Humans have a natural tendency to seek knowledge and avoid information gaps, but science lacks a comprehensive theory of curiosity. Cognitive psychology and neuroimaging are offering insights into the neural correlates of different types of curiosity. Some neuroscientists describe curiosity as a drive state for information and a craving to learn. Psychologist George Loewenstein’s information-gap theory suggests that people feel discomfort when encountering incompatibility gaps between existing knowledge and new information, leading to a conscious evaluation of their ability to close the gap. Factors affecting how different topics pique curiosity include novelty, complexity, uncertainty, and conflicts with existing biases. Leonardo da Vinci and Richard Feynman represent the rare high-end spectrum of curious individuals. Epistemic-specific curiosity drives the search for answers to big scientific questions, while diversive-perceptual curiosity fuels the search for gossip and Twitter updates.

The Science of Curiosity

Curiosity is a known unknown that can be explained by a relationship called an inverted U function. In 19th century psychology, increasing stimulus intensity leads to positive then negative arousal. Two conflicting systems drive curiosity, a reward system for exploration and an aversive system that decreases curiosity when stimulus becomes threatening. These findings suggest that there are underlying mechanisms driving curiosity.

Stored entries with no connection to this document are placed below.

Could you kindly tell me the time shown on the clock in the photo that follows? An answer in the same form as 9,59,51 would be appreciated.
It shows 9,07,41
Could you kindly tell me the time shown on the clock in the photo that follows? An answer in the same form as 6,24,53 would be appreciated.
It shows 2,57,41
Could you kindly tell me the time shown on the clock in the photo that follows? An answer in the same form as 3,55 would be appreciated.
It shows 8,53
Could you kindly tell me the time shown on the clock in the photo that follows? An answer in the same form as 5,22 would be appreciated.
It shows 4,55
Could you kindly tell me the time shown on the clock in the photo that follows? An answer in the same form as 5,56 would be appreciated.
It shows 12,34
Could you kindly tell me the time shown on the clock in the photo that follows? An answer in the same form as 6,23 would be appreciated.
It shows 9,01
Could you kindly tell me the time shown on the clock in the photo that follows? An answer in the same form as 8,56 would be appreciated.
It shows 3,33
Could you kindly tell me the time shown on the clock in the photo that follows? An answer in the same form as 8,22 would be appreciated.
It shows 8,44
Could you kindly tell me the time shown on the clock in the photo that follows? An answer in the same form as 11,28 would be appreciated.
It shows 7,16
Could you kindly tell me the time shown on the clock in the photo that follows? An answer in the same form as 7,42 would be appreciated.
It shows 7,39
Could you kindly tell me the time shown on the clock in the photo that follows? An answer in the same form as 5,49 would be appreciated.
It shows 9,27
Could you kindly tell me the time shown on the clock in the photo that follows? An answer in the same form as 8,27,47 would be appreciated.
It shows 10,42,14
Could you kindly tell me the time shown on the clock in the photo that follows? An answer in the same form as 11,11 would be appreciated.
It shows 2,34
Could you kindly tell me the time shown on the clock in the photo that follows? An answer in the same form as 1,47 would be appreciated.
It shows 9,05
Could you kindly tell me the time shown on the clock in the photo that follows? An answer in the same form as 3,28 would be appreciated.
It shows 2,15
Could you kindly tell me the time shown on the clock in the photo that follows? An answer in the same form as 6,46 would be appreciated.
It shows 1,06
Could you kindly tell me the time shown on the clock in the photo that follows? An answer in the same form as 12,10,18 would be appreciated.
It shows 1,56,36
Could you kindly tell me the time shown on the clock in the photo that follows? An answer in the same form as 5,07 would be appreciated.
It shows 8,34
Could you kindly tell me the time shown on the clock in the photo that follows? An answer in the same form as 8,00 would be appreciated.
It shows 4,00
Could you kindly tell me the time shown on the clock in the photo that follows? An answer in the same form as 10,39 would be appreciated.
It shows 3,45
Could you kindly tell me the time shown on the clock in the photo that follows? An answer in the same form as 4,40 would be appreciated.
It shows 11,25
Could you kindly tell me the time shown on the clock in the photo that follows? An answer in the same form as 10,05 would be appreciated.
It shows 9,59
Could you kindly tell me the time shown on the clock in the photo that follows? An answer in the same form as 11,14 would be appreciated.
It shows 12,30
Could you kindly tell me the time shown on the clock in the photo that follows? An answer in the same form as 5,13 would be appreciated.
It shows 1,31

The Dual Optimal Arousal Theory

The dual optimal arousal theory proposes that curiosity is self-motivating and triggers both pleasant and unpleasant feelings at moderate stimulus intensities. Anxiety and avoidance of exploration arise in response to intense or confusing stimuli. Research shows that people become more curious when they have some knowledge of a topic but feel that there is still a gap in their understanding. Differences in curiosity levels relate to people’s openness to experience. Epistemic curiosity, driven by the desire to understand choices and maximize knowledge, is intrinsically motivating according to game-play studies. Psychologist Jordan Litman posits the concept of “I-curiosity” arising from pleasurable interest and “D-curiosity” from feeling deprived of information.